__Task objective__: Gather every line in the rows below that contains the string "Valley".

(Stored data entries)
====
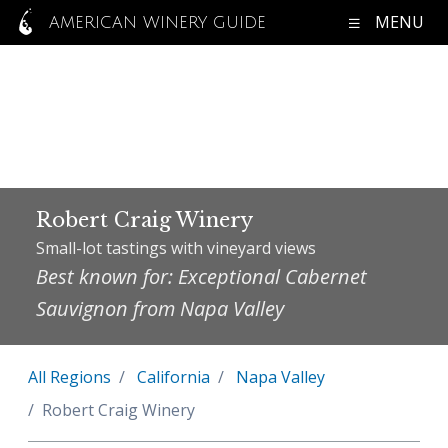
MENU
AMERICAN WINERY GUIDE
Robert Craig Winery
Small-lot tastings with vineyard views
Best known for: Exceptional Cabernet
Sauvignon from Napa Valley
All Regions
California
Napa Valley
Robert Craig Winery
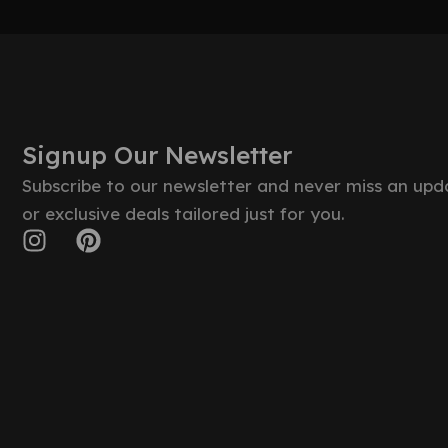
Signup Our Newsletter
Subscribe to our newsletter and never miss an upd
or exclusive deals tailored just for you.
====
__Result of the task__:
Sauvignon from Napa Valley
Napa Valley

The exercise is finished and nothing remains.